09 Jan Six Tips for Your Pre-Move Decluttering
So your lease is up, you’ve hit the market—and found the perfect place to call home. The only problem? All this stuff.
Moving is a great time to do some thorough decluttering, take stock of what you own, and decide what’s not coming with you into your new home, new neighbourhood, and new phase of life. The more you shed, the less you’ll pack—and unpack on the other end—and there’s no greater feeling than settling into your new home with the feeling of a fresh start.
Here are six tips for decluttering before a move that’ll make it easy, painless, and great.
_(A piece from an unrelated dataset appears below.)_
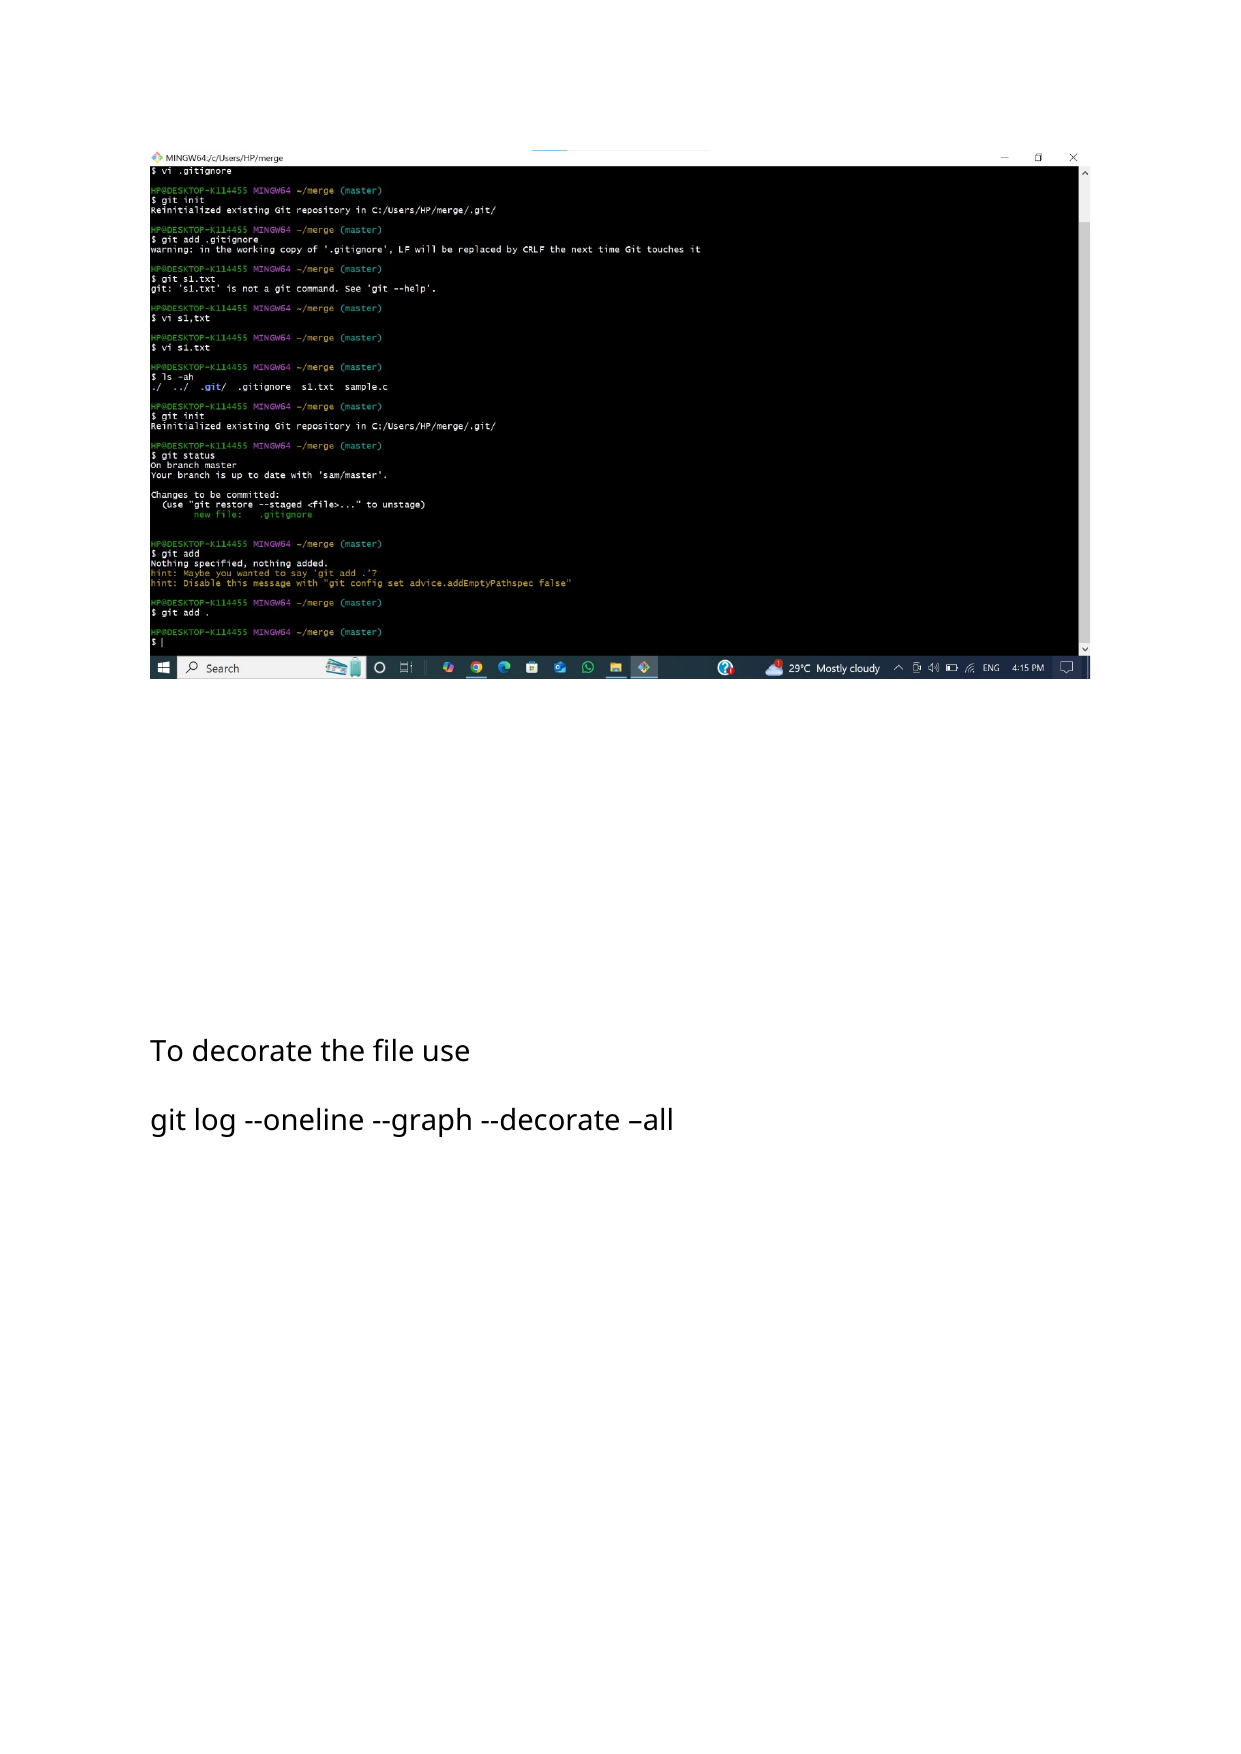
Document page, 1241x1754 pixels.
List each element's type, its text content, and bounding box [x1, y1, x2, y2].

Get a little help from your friends
There are a lot of reasons we hold on to things we don’t use anymore, but one of the most powerful is just plain habit. Getting those assumptions—but I need this!—out of our heads can be an easy way to see that we’ve grown past those habits, and grown out of the items they’re attached to. Whether it’s a book we’re never going to read again, a sweater that doesn’t fit, or paints for the landscape class we took ten years ago, having a friend who’s a kind-but-firm sounding board can make decluttering quicker, easier, and much more fun.
So if you’re still holding onto that high school tee-shirt that’s really just a breeding ground for holes, have a friend sing you “Let It Go” and hold out the garbage bag. It’ll lighten your heart—and your moving to-do list.
If you’ve got collections of clothes you’ve outgrown—or which are too big now—consider throwing a Clothing Swap or Closet-Shopping party. Odds are you know someone who’s just that size, and who’d love that barely-used jacket, thank you very much.
Use it or lose it
Often, the extra weight we haul around from move to move isn’t obvious: it’s hiding in cupboards, closets, and storage containers. Take a good look at all the things you haven’t really used in your current home. If you have fifteen coffee mugs, but you only ever entertain five people, consider donating or passing on the ones that are gathering dust. If you haven’t used it in two years, and it’s not a specific or seasonal item, it’s probably a good candidate for recycling or passing on to a new home.
Ditch that last box
We’ve all got it: A box, still packed from our last move. The one that just somehow never got opened or unpacked, and now it’s time to pack everything up for the next.
Whatever’s in it, it clearly wasn’t that important, and you haven’t missed it for at least a year of your life. Unless it’s heirloom china, it’s time to find that box a new home: in someone else’s home, a donation bin, or on Craigslist.
File it, scan it—or shred it
Papers take up space. Digital files don’t. If you’re worried about your to-be-filed pile—but don’t want to throw any of those old bills or documents out—take an afternoon and scan all that paper. A 16GB USB key goes for under $20 at your local electronics shop, and unlike all that paperwork, it’s got a File Search function and fits in your pocket.
One afternoon with a scanner, a shredder, and the radio up loud will almost certainly save you a box or four come Moving Day.
Turn the clutter you don’t use into cash you can
Moving’s an investment—but it’s an investment that can cost you less if you turn some of those unused possessions into cash.
Now that you’ve identified what you don’t quite need to pack—and if your schedule allows it—there are plenty of places to resell gently used possessions and make back what you need to pay your movers on Moving Day. Take books you won’t reread to your local BMV; drop those unworn threads at your local consignment shop; snap pictures of that end table for Craigslist or Kijiji. Stores like A&C Games will gladly make an offer for your old consoles and console games.
Get in touch with your charitable side
If you don’t have the time to beat the streets—or are feeling comfortable when it comes to your cash flow—lots of charitable organizations have a constant need for everyday household items, and would love to make your move easier and lighter.
If you’ve got flatware, furniture, or clothes that still have a lot of use in them—just not use for you—sites like Toronto Donates or the City of Toronto’s ReUseIt portal help you quickly and effortlessly find out which organizations are looking for the stuff you no longer need, and make it easy to get in touch. Another upside: If you’ve got enough to donate, several charities will pick up at your door—making decluttering and moving even easier!
If you’d rather have the satisfaction of passing useful things to an individual, groups like Toronto Freecycle are happy to make that happen: Just list what you’ve got, and arrange a meetup or pickup with someone who will give that item a good home.